Again Kennedy had started to dissect.
“Ah,” he went on, “this is the real thing, though, only a little different from the other. A dry battery gives a spark when the lid is slipped back. See, the explosive is in a steel pipe. Sliding the lid off is supposed to explode it. Why, there is enough explosive in this to have silenced a dozen Haddons.”
“Do you think he could have been kidnapped or murdered?” I asked. “What is this, anyhow—gang-war?”
“Or perhaps bribed?” suggested Carton.
“I can’t say,” ruminated Kennedy. “But I can say this: that there is at large in this city a man of great mechanical skill and practical knowledge of electricity and explosives. He is trying to make sure of hiding something from exposure. We must find him.”
“And especially Haddon,” Carton added quickly. “He is the missing link. His testimony is absolutely essential to the case I am building up.”
“I think I shall want to observe Loraine Keith without being observed,” planned Kennedy, with a hasty glance at his watch. “I think I’ll drop around at this Mayfair I have heard so much about. Will you come?”
“I’d better not,” refused Carton. “You know they all know me, and everything quits wherever I go. I’ll see you soon.”
As we drove in a cab over to the Mayfair, Kennedy said nothing. I wondered how and where Haddon had disappeared. Had the powers of evil in the city learned that he was weakening and hurried him out of the way at the last moment? Just what had Loraine Keith to do with it? Was she in any way responsible? I felt that there were, indeed, no bounds to what a jealous woman might dare.
Beside the ornate grilled doorway of the carriage entrance of the Mayfair stood a gilt-and-black easel with the words, “Tango Tea at Four.” Although it was considerably after that time, there was a line of taxi-cabs before the place and, inside, a brave array of late-afternoon and early-evening revellers. The public dancing had ceased, and a cabaret had taken its place.

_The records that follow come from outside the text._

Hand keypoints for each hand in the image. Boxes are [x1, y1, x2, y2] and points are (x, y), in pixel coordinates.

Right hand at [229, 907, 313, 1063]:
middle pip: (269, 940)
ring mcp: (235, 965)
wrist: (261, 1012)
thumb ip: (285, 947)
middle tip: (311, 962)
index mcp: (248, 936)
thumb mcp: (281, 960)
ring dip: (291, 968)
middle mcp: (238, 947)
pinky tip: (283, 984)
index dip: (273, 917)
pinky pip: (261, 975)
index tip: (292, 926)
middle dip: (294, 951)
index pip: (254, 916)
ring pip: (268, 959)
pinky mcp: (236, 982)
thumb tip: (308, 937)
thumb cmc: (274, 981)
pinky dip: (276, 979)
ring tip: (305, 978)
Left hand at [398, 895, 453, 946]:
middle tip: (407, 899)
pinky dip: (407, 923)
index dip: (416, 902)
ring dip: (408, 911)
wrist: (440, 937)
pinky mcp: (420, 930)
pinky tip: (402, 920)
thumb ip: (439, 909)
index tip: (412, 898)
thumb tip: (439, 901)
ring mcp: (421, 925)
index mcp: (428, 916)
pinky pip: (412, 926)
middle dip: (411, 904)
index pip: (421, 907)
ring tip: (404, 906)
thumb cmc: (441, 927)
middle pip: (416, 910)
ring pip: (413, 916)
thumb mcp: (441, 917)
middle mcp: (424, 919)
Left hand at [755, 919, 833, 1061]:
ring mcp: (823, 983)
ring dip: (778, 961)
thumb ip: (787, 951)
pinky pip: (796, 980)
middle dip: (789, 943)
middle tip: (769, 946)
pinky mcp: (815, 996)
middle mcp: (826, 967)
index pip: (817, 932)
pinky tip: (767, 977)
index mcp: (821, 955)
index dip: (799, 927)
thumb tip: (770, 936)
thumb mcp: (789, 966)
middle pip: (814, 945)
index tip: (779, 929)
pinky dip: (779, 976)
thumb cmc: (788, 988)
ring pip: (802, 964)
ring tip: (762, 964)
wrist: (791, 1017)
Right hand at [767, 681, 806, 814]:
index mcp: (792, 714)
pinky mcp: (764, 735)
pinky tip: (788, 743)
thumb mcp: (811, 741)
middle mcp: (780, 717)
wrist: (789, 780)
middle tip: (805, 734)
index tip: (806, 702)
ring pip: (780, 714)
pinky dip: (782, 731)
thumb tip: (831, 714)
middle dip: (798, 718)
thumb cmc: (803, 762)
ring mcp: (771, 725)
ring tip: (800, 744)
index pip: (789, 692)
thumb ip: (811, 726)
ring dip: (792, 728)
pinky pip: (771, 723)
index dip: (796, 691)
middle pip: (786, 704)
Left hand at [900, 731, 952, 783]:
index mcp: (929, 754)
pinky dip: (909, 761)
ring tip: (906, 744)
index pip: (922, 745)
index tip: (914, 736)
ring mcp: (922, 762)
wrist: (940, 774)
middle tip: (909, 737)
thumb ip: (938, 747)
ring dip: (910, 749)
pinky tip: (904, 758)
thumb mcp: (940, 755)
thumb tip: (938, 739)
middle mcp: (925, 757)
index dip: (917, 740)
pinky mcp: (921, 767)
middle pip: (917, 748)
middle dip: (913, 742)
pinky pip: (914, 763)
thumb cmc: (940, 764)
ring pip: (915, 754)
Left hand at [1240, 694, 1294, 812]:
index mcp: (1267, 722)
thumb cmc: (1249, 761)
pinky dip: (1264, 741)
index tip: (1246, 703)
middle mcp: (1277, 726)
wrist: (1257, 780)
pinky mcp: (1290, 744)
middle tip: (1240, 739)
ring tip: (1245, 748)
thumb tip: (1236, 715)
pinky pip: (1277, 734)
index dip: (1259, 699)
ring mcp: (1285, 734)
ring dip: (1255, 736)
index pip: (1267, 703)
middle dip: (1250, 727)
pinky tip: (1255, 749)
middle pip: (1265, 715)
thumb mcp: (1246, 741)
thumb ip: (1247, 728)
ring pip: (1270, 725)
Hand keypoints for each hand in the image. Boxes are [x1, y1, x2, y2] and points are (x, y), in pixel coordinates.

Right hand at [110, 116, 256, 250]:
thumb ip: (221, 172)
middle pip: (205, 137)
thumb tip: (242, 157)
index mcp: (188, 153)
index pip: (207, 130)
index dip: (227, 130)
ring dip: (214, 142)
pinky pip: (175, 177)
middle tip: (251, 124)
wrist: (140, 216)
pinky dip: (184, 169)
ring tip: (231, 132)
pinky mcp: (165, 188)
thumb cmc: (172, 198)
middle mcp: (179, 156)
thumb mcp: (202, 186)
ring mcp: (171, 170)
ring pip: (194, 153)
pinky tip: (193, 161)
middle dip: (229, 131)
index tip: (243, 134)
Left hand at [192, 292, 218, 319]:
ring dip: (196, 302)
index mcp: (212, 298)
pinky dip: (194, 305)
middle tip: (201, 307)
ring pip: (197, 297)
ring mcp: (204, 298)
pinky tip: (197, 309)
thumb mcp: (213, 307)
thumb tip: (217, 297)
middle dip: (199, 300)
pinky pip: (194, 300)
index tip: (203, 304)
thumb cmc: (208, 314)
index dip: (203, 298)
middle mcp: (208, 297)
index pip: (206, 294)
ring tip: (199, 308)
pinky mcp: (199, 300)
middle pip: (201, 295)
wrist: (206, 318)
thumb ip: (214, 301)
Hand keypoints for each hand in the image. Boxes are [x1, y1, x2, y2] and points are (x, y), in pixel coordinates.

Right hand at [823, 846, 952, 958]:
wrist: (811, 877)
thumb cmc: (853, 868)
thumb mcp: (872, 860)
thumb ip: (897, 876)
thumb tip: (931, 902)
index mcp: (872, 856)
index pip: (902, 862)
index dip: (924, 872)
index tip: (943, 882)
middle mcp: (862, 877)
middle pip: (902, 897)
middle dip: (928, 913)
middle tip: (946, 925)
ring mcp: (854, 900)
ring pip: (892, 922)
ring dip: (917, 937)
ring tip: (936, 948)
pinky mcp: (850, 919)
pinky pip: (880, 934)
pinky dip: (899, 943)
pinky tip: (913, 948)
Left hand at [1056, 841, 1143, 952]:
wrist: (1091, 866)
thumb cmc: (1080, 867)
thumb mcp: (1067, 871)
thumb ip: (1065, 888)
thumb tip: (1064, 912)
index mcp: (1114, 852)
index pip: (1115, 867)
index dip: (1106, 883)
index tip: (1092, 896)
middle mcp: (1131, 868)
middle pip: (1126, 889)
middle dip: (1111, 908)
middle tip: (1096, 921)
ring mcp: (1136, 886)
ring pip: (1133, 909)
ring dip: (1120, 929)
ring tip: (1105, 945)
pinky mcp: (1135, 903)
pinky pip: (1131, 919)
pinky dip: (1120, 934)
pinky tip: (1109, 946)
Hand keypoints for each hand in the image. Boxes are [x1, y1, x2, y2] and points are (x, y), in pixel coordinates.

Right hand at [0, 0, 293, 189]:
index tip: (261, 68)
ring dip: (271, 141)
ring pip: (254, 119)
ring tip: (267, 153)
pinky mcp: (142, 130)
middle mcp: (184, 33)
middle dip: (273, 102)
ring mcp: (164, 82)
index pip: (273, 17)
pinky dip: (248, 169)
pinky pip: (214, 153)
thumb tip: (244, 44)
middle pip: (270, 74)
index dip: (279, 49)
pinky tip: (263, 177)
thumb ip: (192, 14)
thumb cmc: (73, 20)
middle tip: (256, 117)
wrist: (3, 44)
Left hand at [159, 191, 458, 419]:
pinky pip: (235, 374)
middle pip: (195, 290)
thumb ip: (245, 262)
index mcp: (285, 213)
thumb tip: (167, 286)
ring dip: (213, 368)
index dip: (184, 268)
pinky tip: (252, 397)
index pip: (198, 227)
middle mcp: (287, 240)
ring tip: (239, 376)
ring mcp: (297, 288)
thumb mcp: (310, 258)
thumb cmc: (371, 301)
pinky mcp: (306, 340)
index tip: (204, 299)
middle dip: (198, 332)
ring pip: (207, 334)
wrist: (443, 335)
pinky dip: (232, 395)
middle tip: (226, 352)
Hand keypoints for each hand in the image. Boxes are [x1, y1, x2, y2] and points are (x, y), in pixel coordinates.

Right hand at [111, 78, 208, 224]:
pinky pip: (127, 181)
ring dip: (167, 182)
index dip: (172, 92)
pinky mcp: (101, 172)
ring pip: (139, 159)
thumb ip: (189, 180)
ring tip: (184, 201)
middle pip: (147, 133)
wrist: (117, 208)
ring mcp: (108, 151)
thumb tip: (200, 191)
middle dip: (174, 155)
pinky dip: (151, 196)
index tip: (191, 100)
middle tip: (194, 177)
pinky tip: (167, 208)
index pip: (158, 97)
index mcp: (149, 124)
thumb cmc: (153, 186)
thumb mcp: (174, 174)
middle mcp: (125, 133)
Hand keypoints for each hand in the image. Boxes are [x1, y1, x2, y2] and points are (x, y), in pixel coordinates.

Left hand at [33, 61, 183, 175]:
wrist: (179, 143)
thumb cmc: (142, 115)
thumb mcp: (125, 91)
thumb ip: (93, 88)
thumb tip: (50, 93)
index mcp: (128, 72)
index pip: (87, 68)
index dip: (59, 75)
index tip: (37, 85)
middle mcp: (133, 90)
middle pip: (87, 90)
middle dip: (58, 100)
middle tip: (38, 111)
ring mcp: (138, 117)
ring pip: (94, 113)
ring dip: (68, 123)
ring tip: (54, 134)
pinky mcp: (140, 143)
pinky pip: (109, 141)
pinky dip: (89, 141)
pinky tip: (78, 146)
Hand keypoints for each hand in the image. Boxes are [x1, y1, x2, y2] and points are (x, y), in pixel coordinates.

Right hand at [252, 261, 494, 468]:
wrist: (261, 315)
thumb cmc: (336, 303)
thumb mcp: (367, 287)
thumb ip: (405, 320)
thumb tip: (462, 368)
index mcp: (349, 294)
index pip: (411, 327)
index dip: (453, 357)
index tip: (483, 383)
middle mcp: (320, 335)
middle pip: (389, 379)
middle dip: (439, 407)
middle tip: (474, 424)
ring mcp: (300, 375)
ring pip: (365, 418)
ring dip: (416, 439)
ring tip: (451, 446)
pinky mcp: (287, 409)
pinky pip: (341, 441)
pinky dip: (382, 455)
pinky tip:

We entered and sat down at one of the more inconspicuous of the little round tables. On a stage, at one side, a girl was singing one of the latest syncopated airs.
“We’ll just stick around a while, Walter,” whispered Craig. “Perhaps this Loraine Keith will come in.”
Behind us, protected both by the music and the rustle of people coming and going, a couple talked in low tones. Now and then a word floated over to me in a language which was English, sure enough, but not of a kind that I could understand.
“Dropped by a flatty,” I caught once, then something about a “mouthpiece,” and the “bulls,” and “making a plant.”
“A dip—pickpocket—and his girl, or gun-moll, as they call them,” translated Kennedy. “One of their number has evidently been picked up by a detective and he looks to them for a good lawyer, or mouth-piece.”